By Gina Malone
If there’s one lesson to be learned from artist Clare Sahling’s life, it’s this: It’s never too late to begin the next thing.
A sense of humor doesn’t hurt either in navigating life and putting things in perspective. Sahling graduated with a degree in Soviet history with a few academic minors. “And that qualified me to be a secretary,” she says. She worked in New York and in Dallas, before moving to Atlanta. She was in her late 20s when she enrolled in art school and graduated with a degree in interior design. Eventually, she would freelance her skills, designing interior spaces for lawyers’ offices, hotels, restaurants, and retail and service businesses.
At age 50, she lost everything and realized that she needed to work to secure her future. “After that, I did not look up for about 20 years,” she says. “Not working was not an option.” When the economy took its downturn in 2009, she finally retired at 70 years old. “I went into a frenzy of cleaning up for about six months and then signed up for a class at Blue Ridge Community College (BRCC) here in Hendersonville,” she says.
At the time, she thought a watercolor class was what she wanted, but only oil painting was offered. “So I started out in oil at the very beginning with ‘This is a brush,’” she says. “I cried for about three years before I began to do anything.”
That introductory class, taught by Laura Miller, sparked her competitive streak. “I was never aiming for a hobby,” Sahling says. “I knew that if I tackled it, I wanted to become good at it.” She used the internet to further her learning. She doesn’t do it for fun, she adds. Her approach to art as hard work has not lessened through the years.
“Despite the disparity in disciplines, it is all visual and an ordering of the spatial in two or three dimensions,” she says, in comparing her early career in design and her present career as an artist. Often, in design, she was working with construction documents. “It seems very far away from fine art and, in truth, it is,” she says. “But I was very good at solving visual problems, and I found pleasure in that. I liked that my drawings were beautiful and I was proud of them. That background gave me a holy respect for the pure adventure and beauty of a line.”
She began selling her paintings at open studio tours and, eventually, attracted the interest of Suzanne Camarata, owner of The Gallery at Flat Rock. “This was such a big deal for me,” Sahling says. “I can’t tell you how proud I am to be represented there. I had started so late and my insecurities raged—and still do. So, being a part of such a beautiful gallery was—and is—wonderful for me.”
Camarata says she was drawn to Sahling’s work for its painterly style and realism. “There is something very nostalgic about her work,” Camarata says, “a feeling I also experience when looking at Andrew Wyeth’s work. I long to walk within her landscapes, to listen for the stories of the past.”

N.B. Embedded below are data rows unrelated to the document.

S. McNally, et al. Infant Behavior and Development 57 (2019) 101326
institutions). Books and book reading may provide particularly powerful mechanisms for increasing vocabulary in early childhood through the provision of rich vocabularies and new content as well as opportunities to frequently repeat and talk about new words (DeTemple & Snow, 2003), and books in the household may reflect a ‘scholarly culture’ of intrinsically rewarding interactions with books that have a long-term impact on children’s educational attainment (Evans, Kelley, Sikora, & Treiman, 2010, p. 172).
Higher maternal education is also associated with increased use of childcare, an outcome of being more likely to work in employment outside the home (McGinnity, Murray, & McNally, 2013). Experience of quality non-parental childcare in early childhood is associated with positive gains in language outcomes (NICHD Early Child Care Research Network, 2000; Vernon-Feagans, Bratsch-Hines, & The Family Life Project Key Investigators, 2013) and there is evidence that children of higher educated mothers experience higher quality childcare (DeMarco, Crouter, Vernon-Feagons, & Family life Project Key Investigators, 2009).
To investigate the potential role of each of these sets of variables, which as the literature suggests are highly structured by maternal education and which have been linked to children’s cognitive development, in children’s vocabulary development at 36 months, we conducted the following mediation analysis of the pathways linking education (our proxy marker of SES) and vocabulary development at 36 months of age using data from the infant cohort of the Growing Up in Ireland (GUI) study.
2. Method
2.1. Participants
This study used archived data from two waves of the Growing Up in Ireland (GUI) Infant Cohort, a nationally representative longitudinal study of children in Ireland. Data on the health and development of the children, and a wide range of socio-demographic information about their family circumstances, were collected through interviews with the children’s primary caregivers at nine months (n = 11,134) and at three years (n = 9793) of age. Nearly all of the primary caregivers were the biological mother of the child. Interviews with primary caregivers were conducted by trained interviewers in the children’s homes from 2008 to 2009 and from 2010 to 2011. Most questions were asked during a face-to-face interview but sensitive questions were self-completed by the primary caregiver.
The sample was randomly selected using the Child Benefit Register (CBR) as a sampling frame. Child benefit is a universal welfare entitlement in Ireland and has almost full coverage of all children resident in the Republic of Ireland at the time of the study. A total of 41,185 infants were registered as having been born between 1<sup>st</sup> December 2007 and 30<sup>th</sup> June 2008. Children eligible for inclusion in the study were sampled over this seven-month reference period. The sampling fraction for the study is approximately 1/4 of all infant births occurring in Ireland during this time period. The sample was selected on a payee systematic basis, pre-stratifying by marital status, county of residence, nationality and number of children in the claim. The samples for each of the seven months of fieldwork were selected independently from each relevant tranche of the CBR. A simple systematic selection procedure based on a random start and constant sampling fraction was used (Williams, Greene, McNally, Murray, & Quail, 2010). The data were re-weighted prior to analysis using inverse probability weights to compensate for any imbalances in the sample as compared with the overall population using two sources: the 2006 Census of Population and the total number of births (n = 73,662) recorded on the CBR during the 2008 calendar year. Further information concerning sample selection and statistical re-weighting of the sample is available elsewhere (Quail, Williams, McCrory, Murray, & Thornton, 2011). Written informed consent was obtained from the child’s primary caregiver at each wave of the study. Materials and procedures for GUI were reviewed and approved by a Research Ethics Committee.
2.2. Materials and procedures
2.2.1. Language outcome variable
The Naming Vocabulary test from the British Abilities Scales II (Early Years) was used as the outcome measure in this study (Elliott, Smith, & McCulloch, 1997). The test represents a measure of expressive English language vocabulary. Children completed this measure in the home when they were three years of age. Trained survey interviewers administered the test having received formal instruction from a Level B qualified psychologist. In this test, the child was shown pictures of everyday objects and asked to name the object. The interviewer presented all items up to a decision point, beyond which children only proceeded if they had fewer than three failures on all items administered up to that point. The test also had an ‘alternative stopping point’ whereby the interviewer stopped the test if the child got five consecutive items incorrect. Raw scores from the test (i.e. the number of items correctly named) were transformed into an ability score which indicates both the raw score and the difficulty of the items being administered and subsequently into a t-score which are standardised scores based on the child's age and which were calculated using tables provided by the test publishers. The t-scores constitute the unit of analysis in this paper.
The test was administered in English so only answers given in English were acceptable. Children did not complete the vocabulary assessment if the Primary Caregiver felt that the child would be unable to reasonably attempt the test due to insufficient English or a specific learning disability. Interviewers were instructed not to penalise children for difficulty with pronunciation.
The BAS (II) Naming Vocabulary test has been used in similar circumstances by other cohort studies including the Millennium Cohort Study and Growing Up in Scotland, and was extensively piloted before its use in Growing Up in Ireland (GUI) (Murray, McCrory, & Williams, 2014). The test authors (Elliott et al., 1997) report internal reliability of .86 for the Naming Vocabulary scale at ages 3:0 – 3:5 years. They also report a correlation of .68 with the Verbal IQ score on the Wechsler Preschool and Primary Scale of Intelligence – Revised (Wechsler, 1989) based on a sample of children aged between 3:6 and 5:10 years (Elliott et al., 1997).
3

Although Sahling was never aiming for a career as a painter early on, she has been encouraged along the way. “My major professor in design, in my second round of college, willed me, at his death, all of his painting supplies—oils, canvas, everything,” she says. “I had no idea why at the time.” Today, she recognizes that that validation was important as she moved toward her destiny with a paintbrush. Her classmates at BRCC were also there for her in the early days. “There was a little coterie of budding artists in that group and they became friends that have stayed friends to this day,” she says. “No one has been more supportive of me in my efforts. And they lived through the years of temper tantrums and tears. I proved my true drama-queen self in that class—and they forgave me. How lovely is that?”
Eleven years after that initial painting class, Sahling doesn’t allow herself to think that she has arrived. “Truly, I’m still just starting,” she says, “and so I am testing everything. Someone said consistency was a virtue in a body of work, but I’ve not managed that. My time on this planet is finite, so I don’t really want to settle into a formula that works. The uncertainty is scary, but somehow rewarding.”